For I'm Not Dead, she wrote more than 40 songs - "I wrote a song about everything I could possibly think of." So there exists more extreme material than "Fingers"? "Oh yeah. I have the album that's put out, and I have the album I listen to - Alecia's Bedroom Only album!" she says with a lusty bellow.

Pink was never bottled-up enough to be an angst-ridden performer. Her troubles course through her and her songs, and over her surface. Literally, she carries them with her: in a backpack, full of every journal she's written since she was eight. Better out than in, you might say.

On I'm Not Dead she opens her wounds for inspection in "Long Way To Happy", a song based round a poem she wrote aged 13. "I know a lot of people that have been abused and/or molested and/or fucked over by someone close to them. And I'm no exception. And that's that song." On "Conversations With My 13 Year Old Self", she addresses her "pissed-off, complicated" younger self.

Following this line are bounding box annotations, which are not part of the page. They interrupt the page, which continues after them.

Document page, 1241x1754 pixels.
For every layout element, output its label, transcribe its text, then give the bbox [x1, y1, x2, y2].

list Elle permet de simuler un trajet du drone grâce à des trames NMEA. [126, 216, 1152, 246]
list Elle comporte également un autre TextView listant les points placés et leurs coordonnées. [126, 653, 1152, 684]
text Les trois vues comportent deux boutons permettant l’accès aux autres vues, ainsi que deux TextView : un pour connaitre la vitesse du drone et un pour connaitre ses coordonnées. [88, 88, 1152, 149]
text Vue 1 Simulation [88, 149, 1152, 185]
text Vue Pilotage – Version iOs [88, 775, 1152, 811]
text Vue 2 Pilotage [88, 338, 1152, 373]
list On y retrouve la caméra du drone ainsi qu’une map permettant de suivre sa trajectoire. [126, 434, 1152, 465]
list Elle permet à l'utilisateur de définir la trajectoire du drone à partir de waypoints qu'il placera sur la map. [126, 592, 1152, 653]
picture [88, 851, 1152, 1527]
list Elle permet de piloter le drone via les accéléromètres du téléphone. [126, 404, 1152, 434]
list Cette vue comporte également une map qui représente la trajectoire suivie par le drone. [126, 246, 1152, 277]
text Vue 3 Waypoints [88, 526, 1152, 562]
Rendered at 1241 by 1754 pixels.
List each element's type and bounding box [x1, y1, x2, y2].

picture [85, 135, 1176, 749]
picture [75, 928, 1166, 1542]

But there are also firecracker party songs such as "Cuz I Can" and "U/Ur Hand", written with Swedish turbo-pop supremo Max Martin, writer of Kelly Clarkson's "Since You Been Gone" and Britney's "Baby One More Time".

Think Pink and think the female Robbie Williams. A performer who celebrates her own neuroses. Who lays all her baggage on the table, then dances round it. A tricksy, forthright, perhaps brave songwriter who, by hiding nothing, leaves less ammo for her detractors. Hey, yeah, I know I'm a mess of conflicts and flaws! Funny, isn't it? In the meantime, check the songs I've gotten out of it.

This survival instinct - embrace the contradictions! Celebrate them! - kicks in within Pink's private life, too. She and Hart have been married two and a half months, "and I've seen him twice since the honeymoon", she says with a matter-of-fact shrug. He's on the road with his job, and so is she. "It will never change." He lives in Las Vegas and she lives in LA. "We see each other when we can. And it's good. I can't imagine seeing someone every day. It's completely unconventional and it's the only way that I could have it be. Him too; he's had some tough times as well. It's perfect."

"You know," says Pink, as she readies to leave London and take her journals, Maya Angelou book and ballsy new album round the hotels and record label offices of Europe, "I'm a work in progress. The point is, I'm a stupid girl too. But I'm trying to be better. I can respect anybody who can admit that they're wrong and is trying to be better. You can always be better."